Текстовый блок ::
◇ ◇ ◇ ◇

Поворот вправо в области внешней и внутренней политики заставляет Сталина наносить удар изо всех сил влево: это страховка против оппозиции. Но страховка абсолютно ненадежная. Изменение всего социально-бытового режима в СССР неизбежно должно вызвать новую острую политическую конвульсию.

* * *

Трудно сейчас работать над книгой о Ленине. Мысли не хотят никак сосредоточиться на 1893 годе. Погода резко переменилась за последние дни. Хотя сады в цвету, но сегодня идет снег с самого утра, все покрыл белой пеленой, потом растаял, сейчас опять падает, но тут же тает. Небо серо, с гор ползут в долину туманы, в доме холодновато и сыро. Н. возится по хозяйству с тяжелым грузом на душе.

Жизнь не легкая штука... Нельзя прожить ее, не впадая в прострацию или цинизм, если не иметь над собою большой идеи, которая поднимает над личной мизерней, над слабостью, всякого рода вероломством и глупостью...

◇ ◇ ◇ ◇

Исходные данные ::

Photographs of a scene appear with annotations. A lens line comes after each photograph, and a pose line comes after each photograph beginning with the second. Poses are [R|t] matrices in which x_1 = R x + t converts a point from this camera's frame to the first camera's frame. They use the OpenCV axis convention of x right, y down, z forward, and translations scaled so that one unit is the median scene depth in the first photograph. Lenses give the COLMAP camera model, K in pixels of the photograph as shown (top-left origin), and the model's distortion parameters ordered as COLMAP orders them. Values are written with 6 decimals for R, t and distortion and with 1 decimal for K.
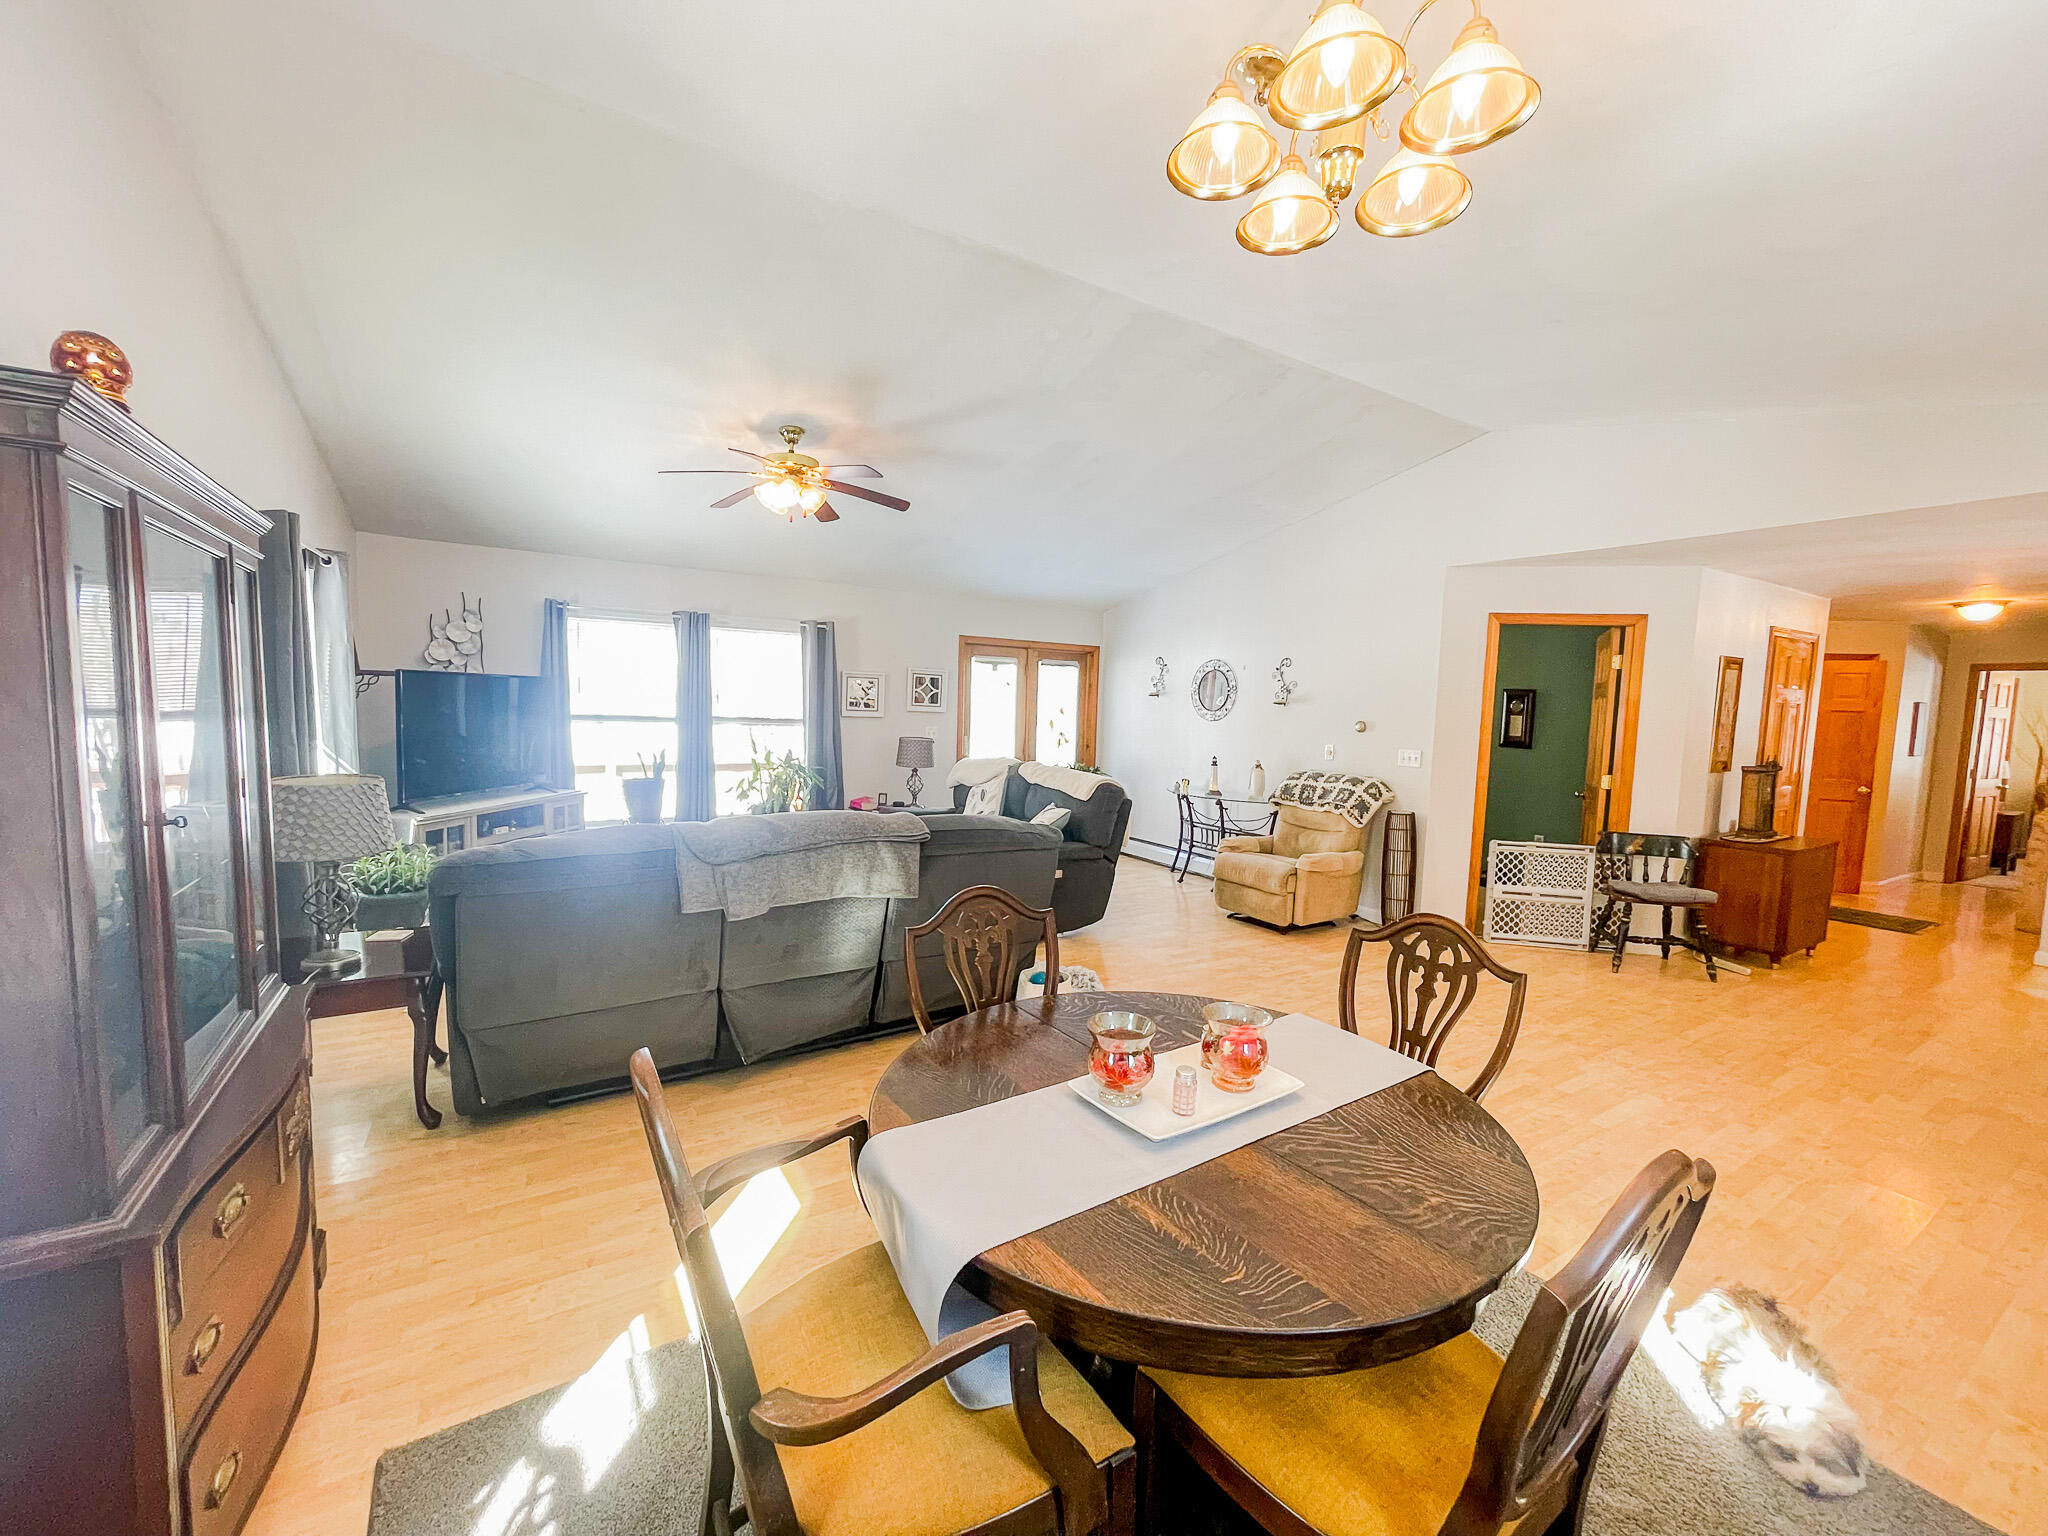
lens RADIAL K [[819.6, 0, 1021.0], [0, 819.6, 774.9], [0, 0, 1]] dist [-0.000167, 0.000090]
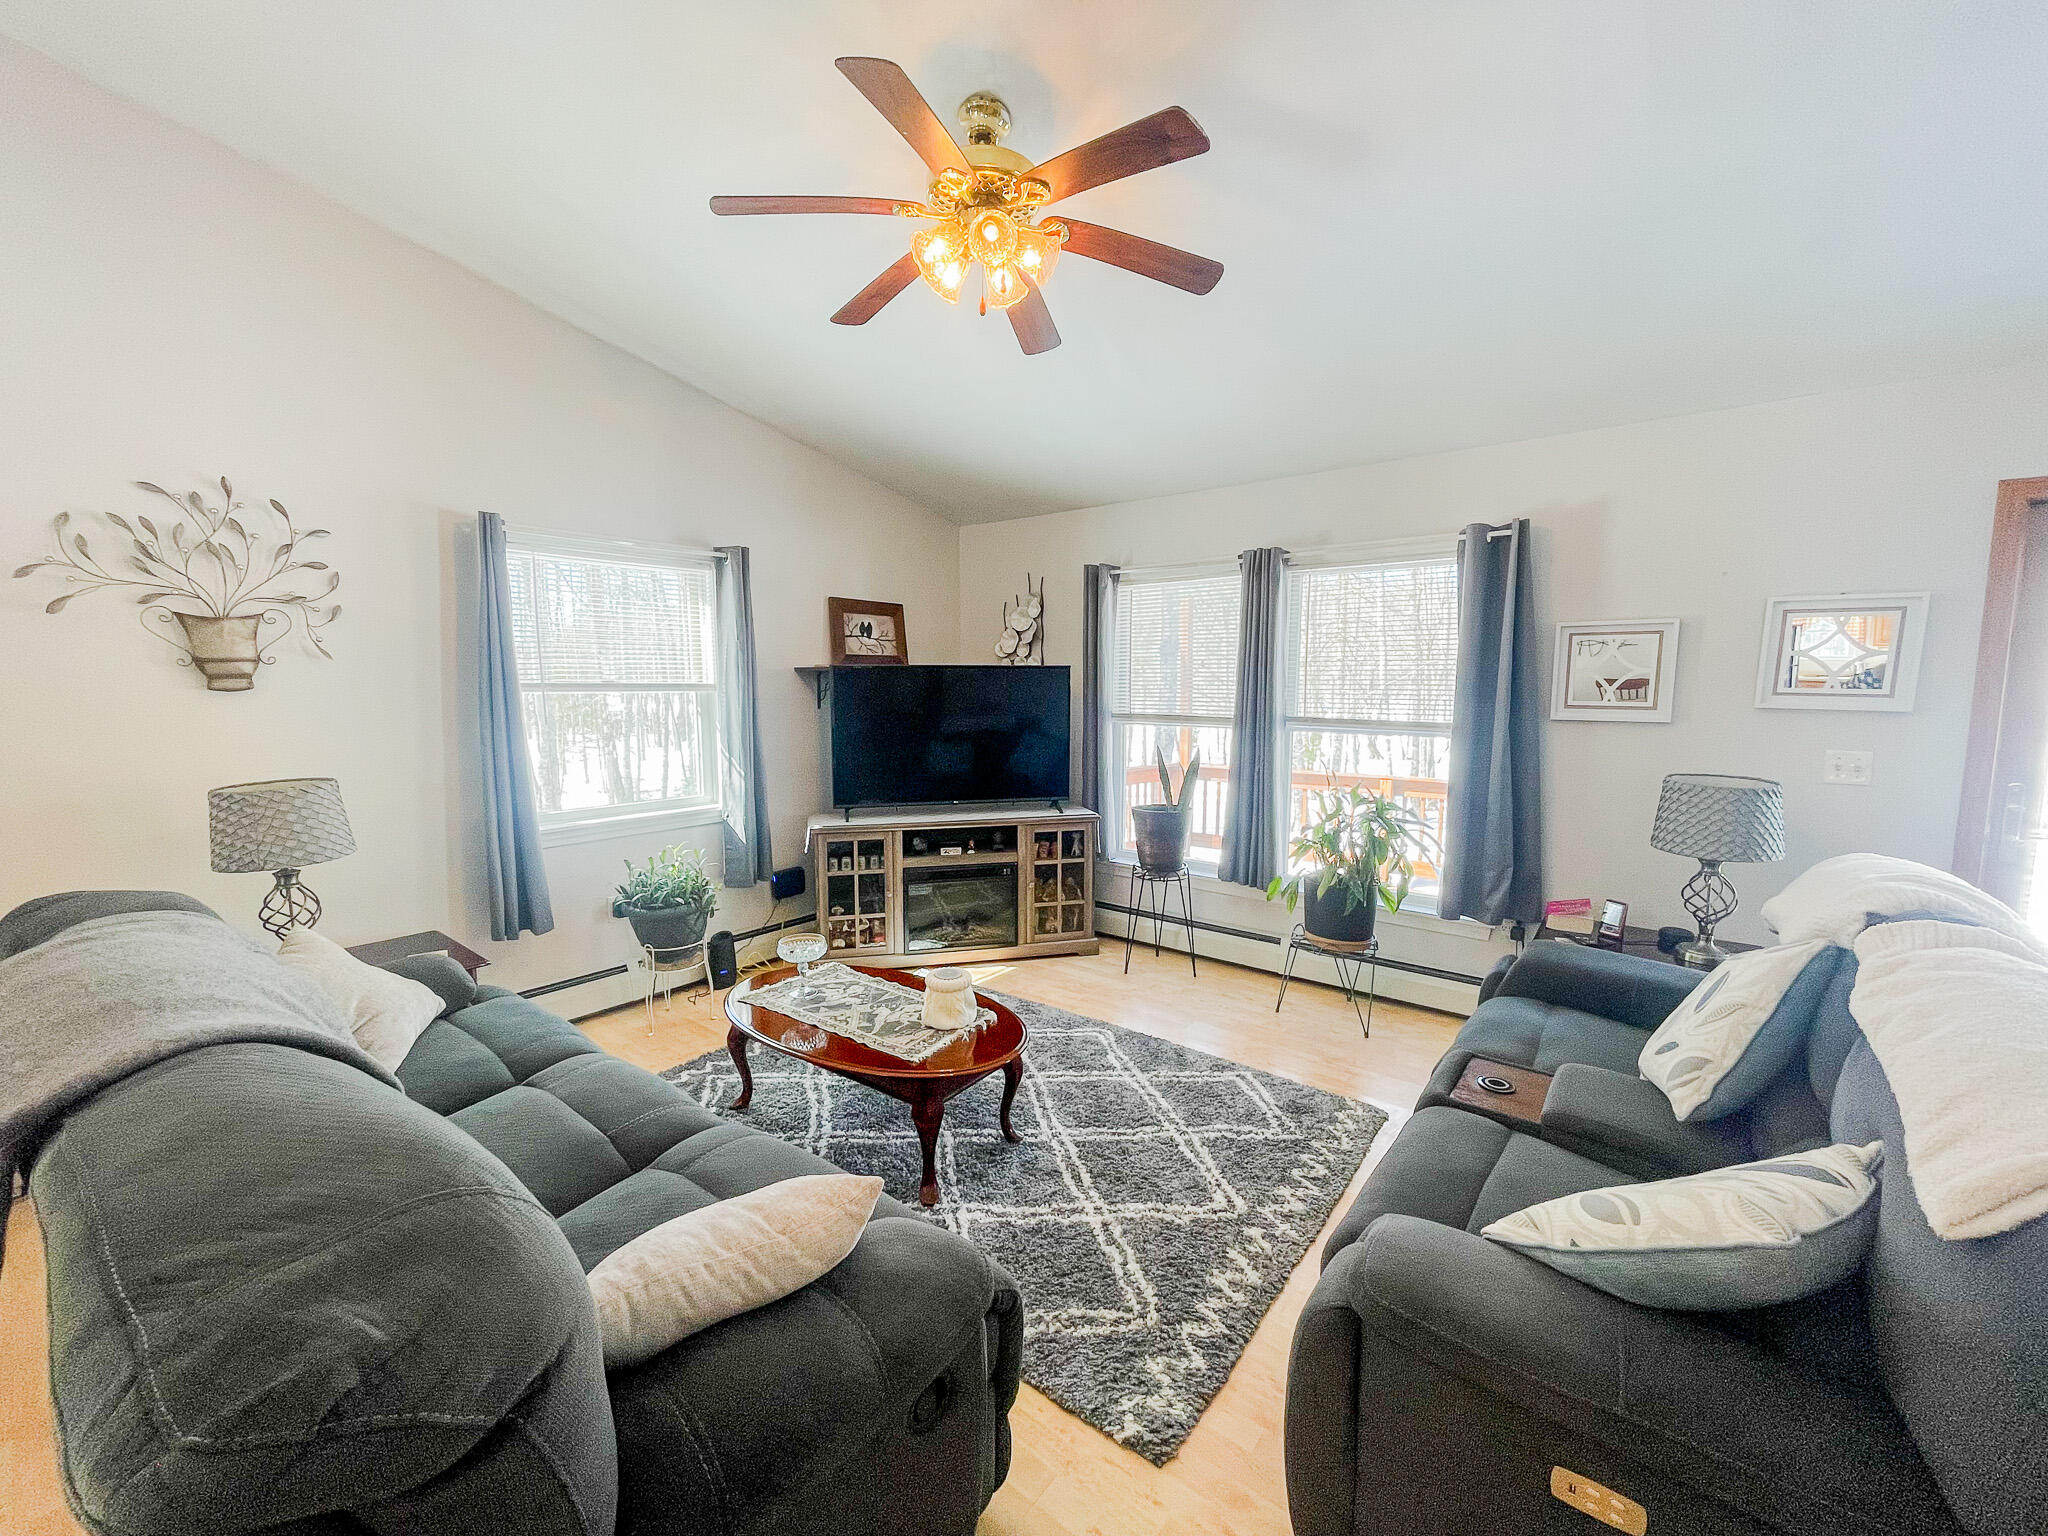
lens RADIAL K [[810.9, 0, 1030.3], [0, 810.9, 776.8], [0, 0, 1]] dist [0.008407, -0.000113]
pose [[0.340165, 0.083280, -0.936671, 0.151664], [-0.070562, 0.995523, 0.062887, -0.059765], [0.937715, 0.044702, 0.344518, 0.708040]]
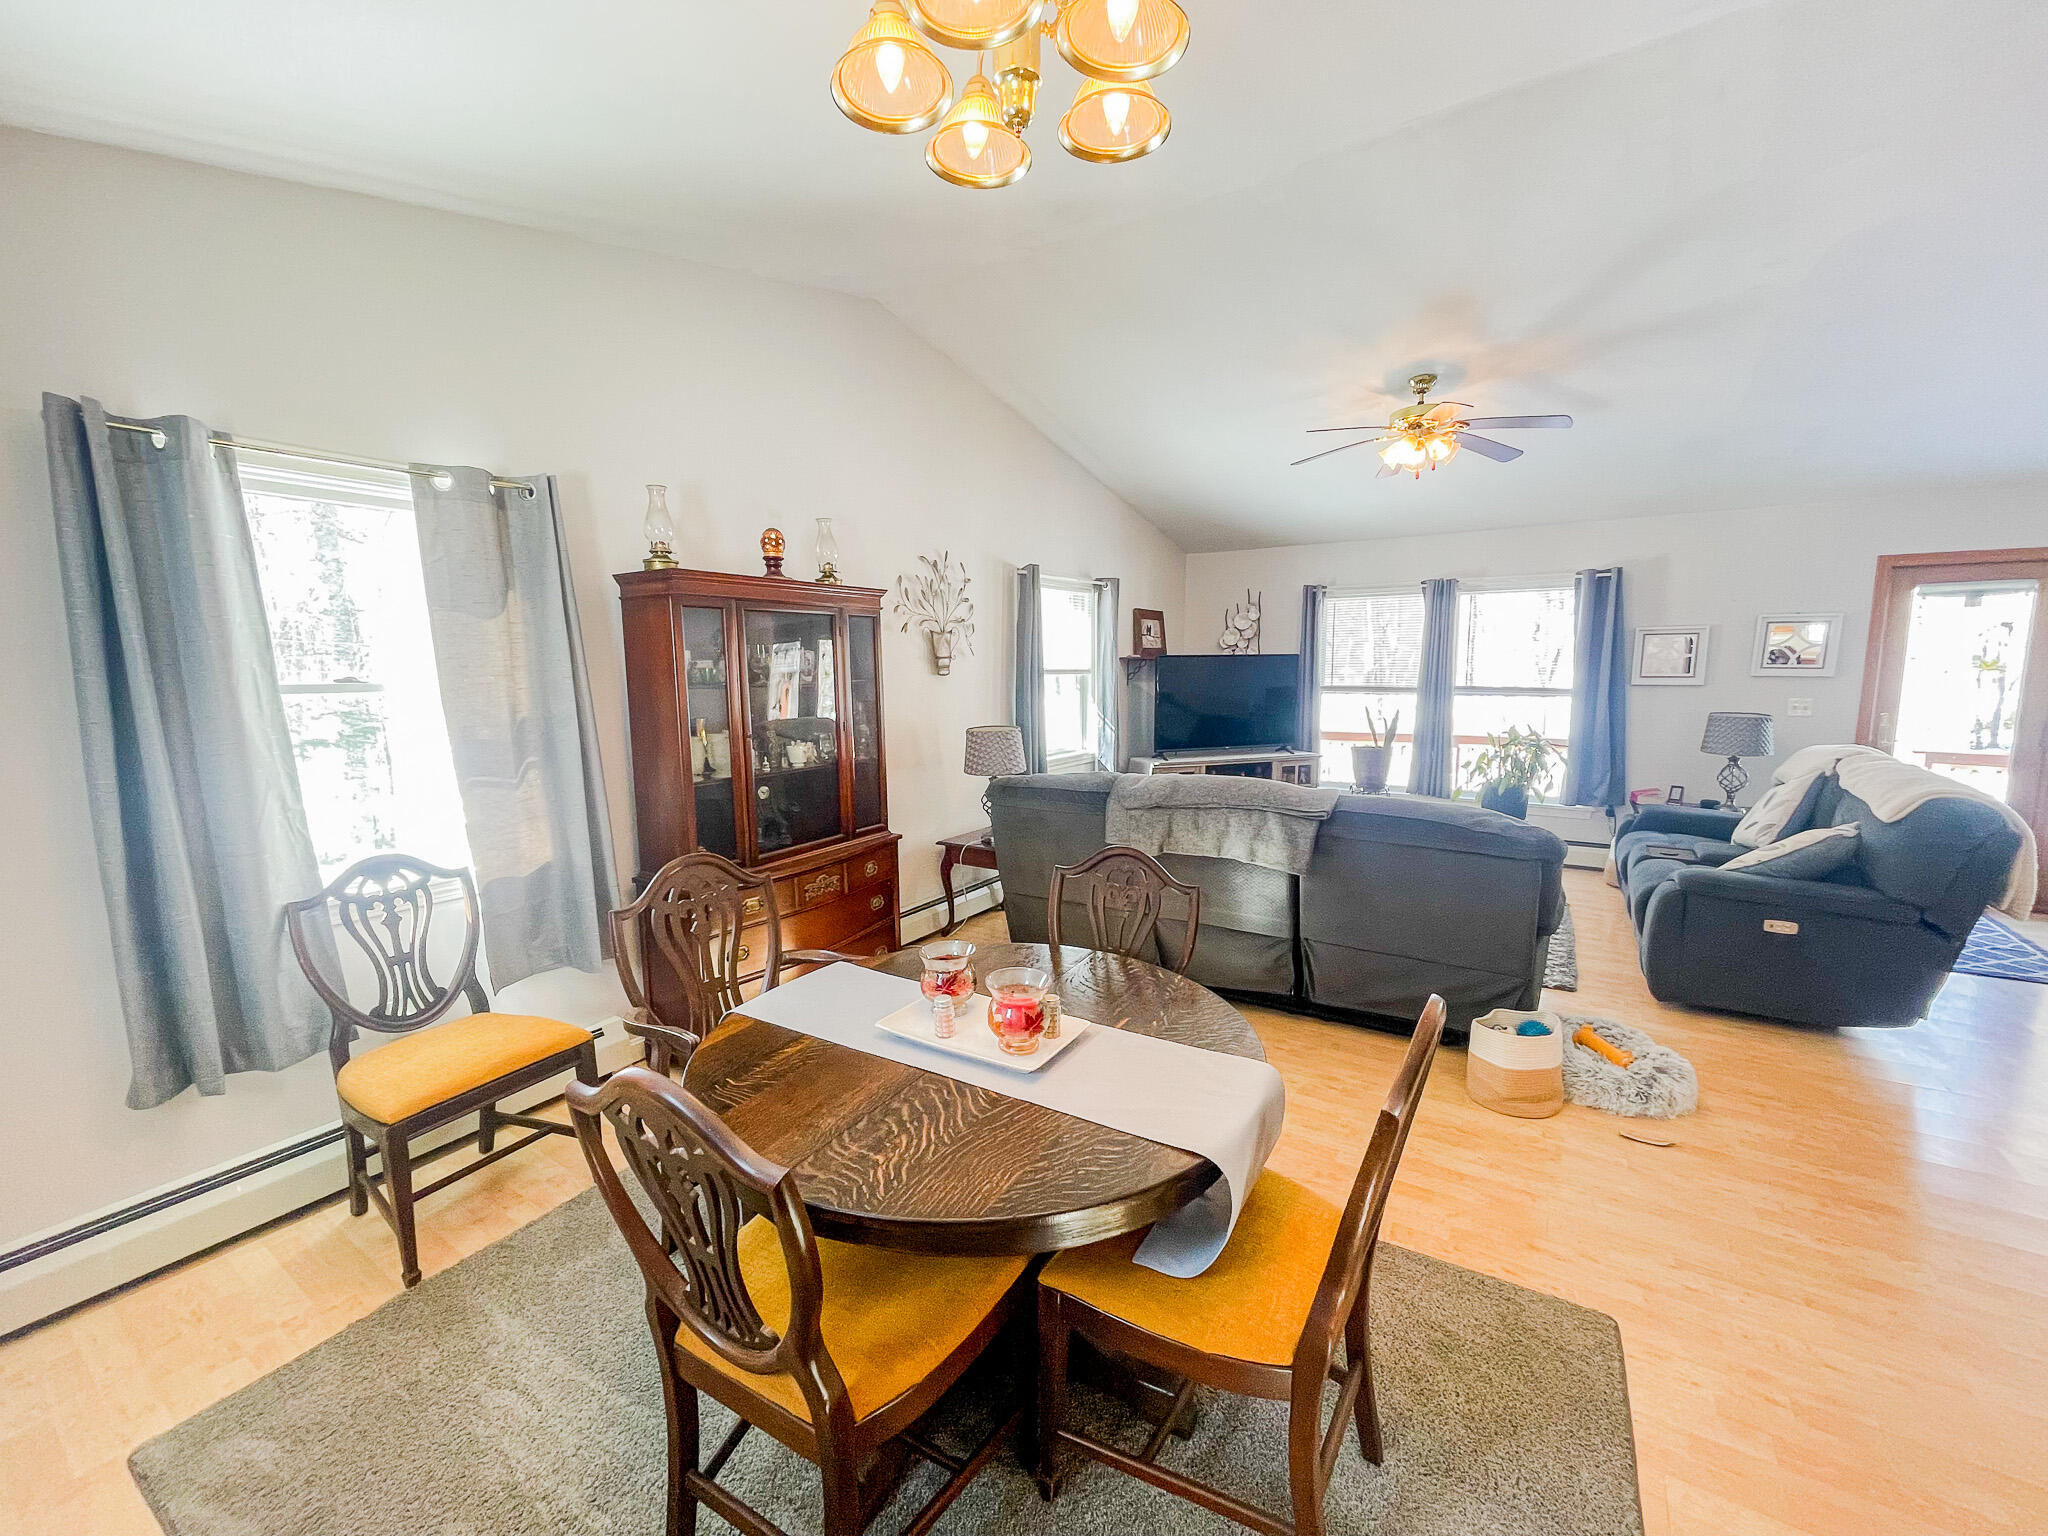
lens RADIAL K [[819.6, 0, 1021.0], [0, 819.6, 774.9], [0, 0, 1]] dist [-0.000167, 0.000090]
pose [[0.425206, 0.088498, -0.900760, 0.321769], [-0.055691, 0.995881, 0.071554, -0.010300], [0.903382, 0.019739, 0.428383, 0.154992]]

◇ ◇ ◇ ◇

Задания для выполнения ::
A: Процитируйте текстовый блок от слов «Трудно сейчас работать» вплоть до слов «грузом на душе.» включительно.
B: Почему, согласно текстовому блоку, поворот вправо во внешней и внутренней политике заставляет Сталина изо всех сил наносить удар влево? Ответьте в одном–трех предложениях.

Решения задач ::
A:
Трудно сейчас работать над книгой о Ленине. Мысли не хотят никак сосредоточиться на 1893 годе. Погода резко переменилась за последние дни. Хотя сады в цвету, но сегодня идет снег с самого утра, все покрыл белой пеленой, потом растаял, сейчас опять падает, но тут же тает. Небо серо, с гор ползут в долину туманы, в доме холодновато и сыро. Н. возится по хозяйству с тяжелым грузом на душе.

B: Удар влево служит Сталину страховкой против оппозиции. Так он прикрывает свой поворот вправо во внешней и внутренней политике.